George Tsiolis, president of Toronto-based Agoracom, an investor relations firm for small-cap companies, has jumped on Web 2.0 tools like blogging and RSS for his customer-facing applications. But he's holding off when it comes to internal tools. “We know they're out there,” says Tsiolis, “but we just want to hear more. You want to protect your core business at the end of the day. We don't want to be in that experimental stage where we need to get something done because a prospective client is waiting for something and the software is acting in a way that we're not familiar with and it delays us getting out critical information.”
Greg Dowling, an analyst with New York-based Jupiter Research, points out that some larger organizations have begun moving to Web 2.0, albeit slowly. A 2006 Jupiter survey of companies with $50 million revenue says 30% of executives report already deploying wiki technology, and 40% have deployed RSS feeds. A further 68% have either deployed or are about to deploy internal corporate blogs. Some of the key stumbling blocks for larger enterprise include information control and security. Stuart MacDonald, Expedia.ca founder and co-founder of Canadian Web 2.0 conference MESH, says he expects these will be the hottest conversations at the next conference in May 2007.
Ismael Ghalimi, organizer of the Office 2.0 conference in San Francisco, concurs. “In enterprise, rules around security, governance, and compliance make the adoption of anything new an uphill battle.” He thinks larger enterprise will likely adopt 2.0 applications, such as CRM or calendar options, individually as they suit the organization's needs.
He says the tipping point could be the entrance of Microsoft and Google Apps For Your Domain (which allows companies to use services like Google Talk under their own domain names). “Once Microsoft makes a first release for MS Live (a set of Web-based search tools) that will be the signal for the average user to start transitioning.”

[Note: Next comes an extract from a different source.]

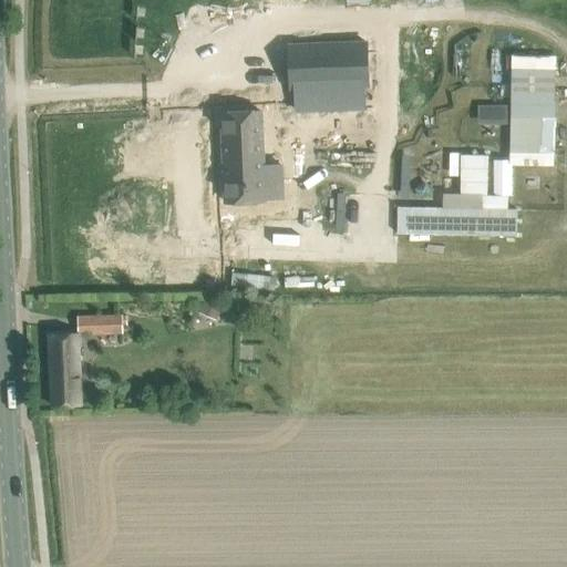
[(353,55),(277,55),(277,95),(353,95),(353,55)]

However, Jupiter's Dowling identifies as the biggest barrier not just security issues but, among larger organizations, cultural resistance to information sharing and collaboration. “No matter what kind of security assurances Google could provide, that's still a risk that I don't think enterprises are willing to take in the near term.”
By way of solution, Gartner recommends that organizations interested in 2.0 “should allocate a two- or three-person team of business-oriented IT department colleagues to investigate Web 2.0 ??. CIOs should choose team members based on open-mindedness, analytical capability, insight and the ability to truly think differently.”
No matter what the rate of enterprise adoption, at least some elements of Web 2.0 are here to stay. Says MESH's MacDonald, “If you think about the amount of time you already spend in a browser window accessing services over the Internet and how much that has changed over the past few years, there's no reason to think that's going to do anything but continue.”